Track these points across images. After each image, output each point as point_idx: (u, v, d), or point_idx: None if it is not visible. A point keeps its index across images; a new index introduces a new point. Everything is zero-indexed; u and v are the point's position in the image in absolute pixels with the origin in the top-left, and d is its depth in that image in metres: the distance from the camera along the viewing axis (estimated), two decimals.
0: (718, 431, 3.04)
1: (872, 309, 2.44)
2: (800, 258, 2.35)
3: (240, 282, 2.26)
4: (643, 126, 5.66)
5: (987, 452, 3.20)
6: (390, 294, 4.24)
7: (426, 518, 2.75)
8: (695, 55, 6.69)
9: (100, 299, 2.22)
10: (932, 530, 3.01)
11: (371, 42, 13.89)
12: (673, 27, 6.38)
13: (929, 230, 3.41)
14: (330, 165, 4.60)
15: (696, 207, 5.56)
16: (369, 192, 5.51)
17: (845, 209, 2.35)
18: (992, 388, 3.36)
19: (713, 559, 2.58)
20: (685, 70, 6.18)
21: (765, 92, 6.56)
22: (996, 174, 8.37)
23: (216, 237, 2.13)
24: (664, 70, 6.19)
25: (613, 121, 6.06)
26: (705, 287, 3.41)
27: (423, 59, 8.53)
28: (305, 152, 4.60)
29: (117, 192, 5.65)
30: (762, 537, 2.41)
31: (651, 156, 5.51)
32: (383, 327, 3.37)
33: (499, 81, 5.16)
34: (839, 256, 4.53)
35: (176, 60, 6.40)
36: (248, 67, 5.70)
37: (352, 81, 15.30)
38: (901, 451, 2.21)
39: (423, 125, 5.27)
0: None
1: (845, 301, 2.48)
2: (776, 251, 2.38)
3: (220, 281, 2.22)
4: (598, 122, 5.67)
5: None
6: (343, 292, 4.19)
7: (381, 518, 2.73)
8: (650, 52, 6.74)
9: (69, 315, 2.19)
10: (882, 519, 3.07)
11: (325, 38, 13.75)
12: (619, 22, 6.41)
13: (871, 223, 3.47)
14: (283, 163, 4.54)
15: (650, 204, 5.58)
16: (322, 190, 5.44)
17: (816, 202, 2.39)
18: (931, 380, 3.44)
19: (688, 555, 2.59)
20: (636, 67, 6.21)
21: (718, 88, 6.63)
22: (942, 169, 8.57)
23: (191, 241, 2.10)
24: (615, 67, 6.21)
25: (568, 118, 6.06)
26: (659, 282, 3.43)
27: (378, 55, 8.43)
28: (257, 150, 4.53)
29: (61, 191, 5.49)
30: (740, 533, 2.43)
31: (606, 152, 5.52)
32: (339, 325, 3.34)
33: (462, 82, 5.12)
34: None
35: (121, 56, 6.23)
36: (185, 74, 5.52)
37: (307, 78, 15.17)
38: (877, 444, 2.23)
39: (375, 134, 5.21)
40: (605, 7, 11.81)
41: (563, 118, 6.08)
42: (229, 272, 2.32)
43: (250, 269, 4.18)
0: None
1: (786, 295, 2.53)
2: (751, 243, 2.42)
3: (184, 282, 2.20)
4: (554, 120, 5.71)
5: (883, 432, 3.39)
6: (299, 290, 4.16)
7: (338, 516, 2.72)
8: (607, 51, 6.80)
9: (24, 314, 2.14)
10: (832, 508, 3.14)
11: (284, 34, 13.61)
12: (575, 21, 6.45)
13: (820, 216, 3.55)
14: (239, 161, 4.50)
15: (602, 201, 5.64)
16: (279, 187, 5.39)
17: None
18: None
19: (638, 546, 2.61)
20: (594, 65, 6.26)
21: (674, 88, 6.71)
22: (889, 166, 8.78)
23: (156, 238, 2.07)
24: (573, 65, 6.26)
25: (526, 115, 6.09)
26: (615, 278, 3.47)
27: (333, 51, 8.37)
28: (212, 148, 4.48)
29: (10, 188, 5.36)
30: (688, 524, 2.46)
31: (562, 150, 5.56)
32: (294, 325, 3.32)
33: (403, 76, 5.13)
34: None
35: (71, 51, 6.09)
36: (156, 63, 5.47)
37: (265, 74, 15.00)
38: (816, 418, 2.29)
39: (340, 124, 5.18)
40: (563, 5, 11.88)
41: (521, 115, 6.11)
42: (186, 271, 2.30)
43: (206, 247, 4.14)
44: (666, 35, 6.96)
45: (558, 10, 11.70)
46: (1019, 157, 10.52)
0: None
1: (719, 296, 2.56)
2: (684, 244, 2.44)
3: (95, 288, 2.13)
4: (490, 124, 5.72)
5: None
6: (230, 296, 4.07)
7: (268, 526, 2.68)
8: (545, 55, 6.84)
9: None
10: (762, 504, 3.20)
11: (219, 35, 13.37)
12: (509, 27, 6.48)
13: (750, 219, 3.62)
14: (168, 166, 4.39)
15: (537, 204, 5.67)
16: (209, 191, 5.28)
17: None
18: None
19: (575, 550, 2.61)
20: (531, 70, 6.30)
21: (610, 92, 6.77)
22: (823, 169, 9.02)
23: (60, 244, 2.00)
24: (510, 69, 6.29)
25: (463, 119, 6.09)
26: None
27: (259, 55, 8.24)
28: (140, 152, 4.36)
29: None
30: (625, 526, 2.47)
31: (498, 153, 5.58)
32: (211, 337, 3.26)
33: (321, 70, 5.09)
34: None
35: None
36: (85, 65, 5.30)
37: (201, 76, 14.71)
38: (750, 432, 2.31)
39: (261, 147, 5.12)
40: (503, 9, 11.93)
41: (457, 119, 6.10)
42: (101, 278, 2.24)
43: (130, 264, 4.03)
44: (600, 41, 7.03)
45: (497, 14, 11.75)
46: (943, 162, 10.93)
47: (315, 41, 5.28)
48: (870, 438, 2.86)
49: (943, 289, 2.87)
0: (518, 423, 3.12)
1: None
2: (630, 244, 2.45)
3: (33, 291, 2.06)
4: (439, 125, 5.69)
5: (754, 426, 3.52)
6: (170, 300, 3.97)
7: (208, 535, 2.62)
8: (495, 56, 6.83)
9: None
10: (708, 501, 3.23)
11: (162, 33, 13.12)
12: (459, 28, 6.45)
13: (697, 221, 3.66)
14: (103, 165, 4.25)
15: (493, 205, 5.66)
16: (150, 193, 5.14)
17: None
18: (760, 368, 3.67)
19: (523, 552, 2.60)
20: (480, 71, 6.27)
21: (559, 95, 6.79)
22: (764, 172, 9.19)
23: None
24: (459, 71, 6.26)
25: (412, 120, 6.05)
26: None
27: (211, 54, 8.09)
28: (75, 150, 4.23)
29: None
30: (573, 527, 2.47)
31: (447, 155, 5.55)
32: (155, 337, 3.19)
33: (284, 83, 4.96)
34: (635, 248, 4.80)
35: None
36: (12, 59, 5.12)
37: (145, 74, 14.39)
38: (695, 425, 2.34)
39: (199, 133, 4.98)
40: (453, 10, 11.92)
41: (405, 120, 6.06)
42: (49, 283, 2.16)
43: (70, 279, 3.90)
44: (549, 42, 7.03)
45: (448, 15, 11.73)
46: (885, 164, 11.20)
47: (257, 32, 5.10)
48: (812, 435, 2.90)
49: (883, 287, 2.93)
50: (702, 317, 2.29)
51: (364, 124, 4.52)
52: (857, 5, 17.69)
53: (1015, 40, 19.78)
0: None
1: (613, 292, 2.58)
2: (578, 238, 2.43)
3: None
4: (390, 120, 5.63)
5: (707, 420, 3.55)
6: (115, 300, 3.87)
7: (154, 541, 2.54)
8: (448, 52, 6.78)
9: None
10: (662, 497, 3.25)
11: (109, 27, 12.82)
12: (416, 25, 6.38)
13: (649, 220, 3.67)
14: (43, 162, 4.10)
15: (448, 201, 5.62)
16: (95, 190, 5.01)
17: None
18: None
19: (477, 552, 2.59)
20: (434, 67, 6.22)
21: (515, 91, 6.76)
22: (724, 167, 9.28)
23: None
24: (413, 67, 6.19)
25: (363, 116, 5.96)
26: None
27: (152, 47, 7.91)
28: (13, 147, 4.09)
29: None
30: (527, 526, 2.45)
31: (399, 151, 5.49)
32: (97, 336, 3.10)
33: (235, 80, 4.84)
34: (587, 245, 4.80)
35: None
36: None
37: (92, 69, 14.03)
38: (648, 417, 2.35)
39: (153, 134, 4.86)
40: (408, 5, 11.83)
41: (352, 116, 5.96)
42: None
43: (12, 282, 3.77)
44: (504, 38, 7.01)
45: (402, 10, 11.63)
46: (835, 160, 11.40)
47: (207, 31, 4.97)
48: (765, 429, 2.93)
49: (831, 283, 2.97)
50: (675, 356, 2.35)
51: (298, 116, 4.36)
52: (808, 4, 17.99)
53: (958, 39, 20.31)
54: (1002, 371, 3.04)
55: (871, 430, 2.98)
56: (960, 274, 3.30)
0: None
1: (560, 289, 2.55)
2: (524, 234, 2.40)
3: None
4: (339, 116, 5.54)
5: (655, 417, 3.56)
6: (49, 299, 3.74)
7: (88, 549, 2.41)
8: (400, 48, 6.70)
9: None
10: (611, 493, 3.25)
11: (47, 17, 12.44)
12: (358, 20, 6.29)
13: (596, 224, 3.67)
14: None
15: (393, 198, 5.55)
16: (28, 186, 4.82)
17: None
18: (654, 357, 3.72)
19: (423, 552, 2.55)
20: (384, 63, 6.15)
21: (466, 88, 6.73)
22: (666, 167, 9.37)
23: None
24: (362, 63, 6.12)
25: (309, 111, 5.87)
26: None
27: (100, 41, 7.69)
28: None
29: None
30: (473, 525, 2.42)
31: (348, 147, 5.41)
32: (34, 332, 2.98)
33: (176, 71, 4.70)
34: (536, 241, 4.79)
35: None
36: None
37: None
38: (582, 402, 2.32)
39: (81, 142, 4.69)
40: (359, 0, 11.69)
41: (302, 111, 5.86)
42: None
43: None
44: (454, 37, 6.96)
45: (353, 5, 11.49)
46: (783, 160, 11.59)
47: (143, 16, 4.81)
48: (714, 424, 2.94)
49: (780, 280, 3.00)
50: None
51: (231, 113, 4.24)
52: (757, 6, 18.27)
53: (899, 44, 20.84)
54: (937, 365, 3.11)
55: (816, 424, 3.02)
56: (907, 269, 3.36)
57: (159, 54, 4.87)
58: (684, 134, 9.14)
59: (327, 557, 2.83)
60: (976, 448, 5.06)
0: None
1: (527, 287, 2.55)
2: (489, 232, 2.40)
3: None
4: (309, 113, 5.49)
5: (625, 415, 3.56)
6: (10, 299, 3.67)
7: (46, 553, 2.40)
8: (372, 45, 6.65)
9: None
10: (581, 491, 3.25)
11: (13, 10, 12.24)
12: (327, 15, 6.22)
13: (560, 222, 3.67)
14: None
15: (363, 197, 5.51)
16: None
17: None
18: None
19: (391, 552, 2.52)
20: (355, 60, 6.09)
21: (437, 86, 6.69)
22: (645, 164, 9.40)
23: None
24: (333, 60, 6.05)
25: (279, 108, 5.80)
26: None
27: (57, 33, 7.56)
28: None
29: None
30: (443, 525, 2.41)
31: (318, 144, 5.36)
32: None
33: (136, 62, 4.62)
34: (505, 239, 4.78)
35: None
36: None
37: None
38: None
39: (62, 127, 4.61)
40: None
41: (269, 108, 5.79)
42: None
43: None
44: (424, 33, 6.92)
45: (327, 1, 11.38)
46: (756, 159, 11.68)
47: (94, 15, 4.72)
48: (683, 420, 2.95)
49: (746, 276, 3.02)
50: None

- Task objective: What you return should be exactly the lines above, starting at the one with "34: (839, 256, 4.53)" and ending at the one with "43: (250, 269, 4.18)", and nothing else.

- Exercise output:
34: (839, 256, 4.53)
35: (176, 60, 6.40)
36: (248, 67, 5.70)
37: (352, 81, 15.30)
38: (901, 451, 2.21)
39: (423, 125, 5.27)
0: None
1: (845, 301, 2.48)
2: (776, 251, 2.38)
3: (220, 281, 2.22)
4: (598, 122, 5.67)
5: None
6: (343, 292, 4.19)
7: (381, 518, 2.73)
8: (650, 52, 6.74)
9: (69, 315, 2.19)
10: (882, 519, 3.07)
11: (325, 38, 13.75)
12: (619, 22, 6.41)
13: (871, 223, 3.47)
14: (283, 163, 4.54)
15: (650, 204, 5.58)
16: (322, 190, 5.44)
17: (816, 202, 2.39)
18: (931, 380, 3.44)
19: (688, 555, 2.59)
20: (636, 67, 6.21)
21: (718, 88, 6.63)
22: (942, 169, 8.57)
23: (191, 241, 2.10)
24: (615, 67, 6.21)
25: (568, 118, 6.06)
26: (659, 282, 3.43)
27: (378, 55, 8.43)
28: (257, 150, 4.53)
29: (61, 191, 5.49)
30: (740, 533, 2.43)
31: (606, 152, 5.52)
32: (339, 325, 3.34)
33: (462, 82, 5.12)
34: None
35: (121, 56, 6.23)
36: (185, 74, 5.52)
37: (307, 78, 15.17)
38: (877, 444, 2.23)
39: (375, 134, 5.21)
40: (605, 7, 11.81)
41: (563, 118, 6.08)
42: (229, 272, 2.32)
43: (250, 269, 4.18)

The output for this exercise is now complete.